Although the records contain pictures, only their text should be repeated, exactly as it stands.

**Collected data entries:**

====

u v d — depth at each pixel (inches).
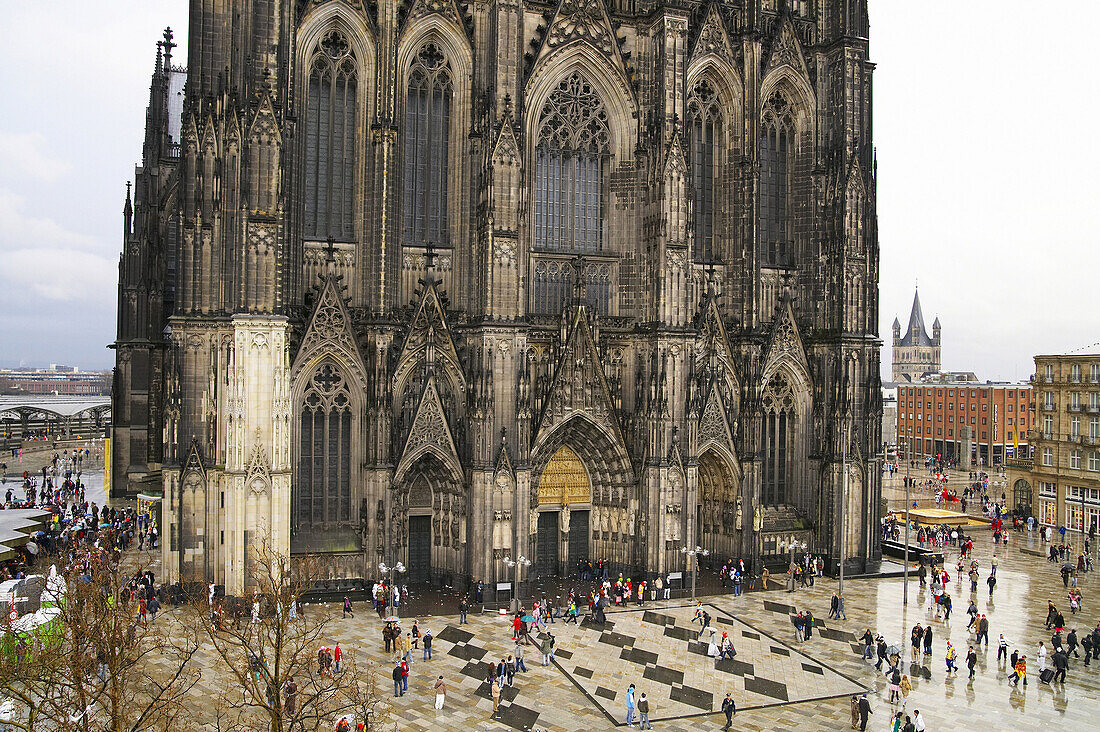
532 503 3137.3
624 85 3314.5
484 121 3048.7
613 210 3368.6
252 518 2598.4
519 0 3053.6
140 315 4178.2
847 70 3513.8
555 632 2650.1
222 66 2748.5
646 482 3171.8
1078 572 3705.7
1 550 2839.6
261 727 1542.8
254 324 2608.3
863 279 3499.0
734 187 3484.3
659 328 3166.8
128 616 1688.0
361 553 2901.1
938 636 2696.9
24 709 1707.7
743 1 3506.4
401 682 2068.2
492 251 2979.8
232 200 2637.8
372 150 2957.7
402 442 2952.8
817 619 2849.4
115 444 4215.1
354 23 2960.1
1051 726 1988.2
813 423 3570.4
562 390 3152.1
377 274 2942.9
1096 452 4798.2
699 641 2586.1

====

**TASK RESULT:**
u v d — depth at each pixel (inches).
532 503 3137.3
624 85 3314.5
484 121 3048.7
613 210 3368.6
252 518 2598.4
519 0 3053.6
140 315 4178.2
847 70 3513.8
555 632 2650.1
222 66 2748.5
646 482 3171.8
1078 572 3705.7
1 550 2839.6
261 727 1542.8
254 324 2608.3
863 279 3499.0
734 187 3484.3
659 328 3166.8
128 616 1688.0
361 553 2901.1
938 636 2696.9
24 709 1707.7
743 1 3506.4
401 682 2068.2
492 251 2979.8
232 200 2637.8
372 150 2957.7
402 442 2952.8
817 619 2849.4
115 444 4215.1
354 23 2960.1
1051 726 1988.2
813 423 3570.4
562 390 3152.1
377 274 2942.9
1096 452 4798.2
699 641 2586.1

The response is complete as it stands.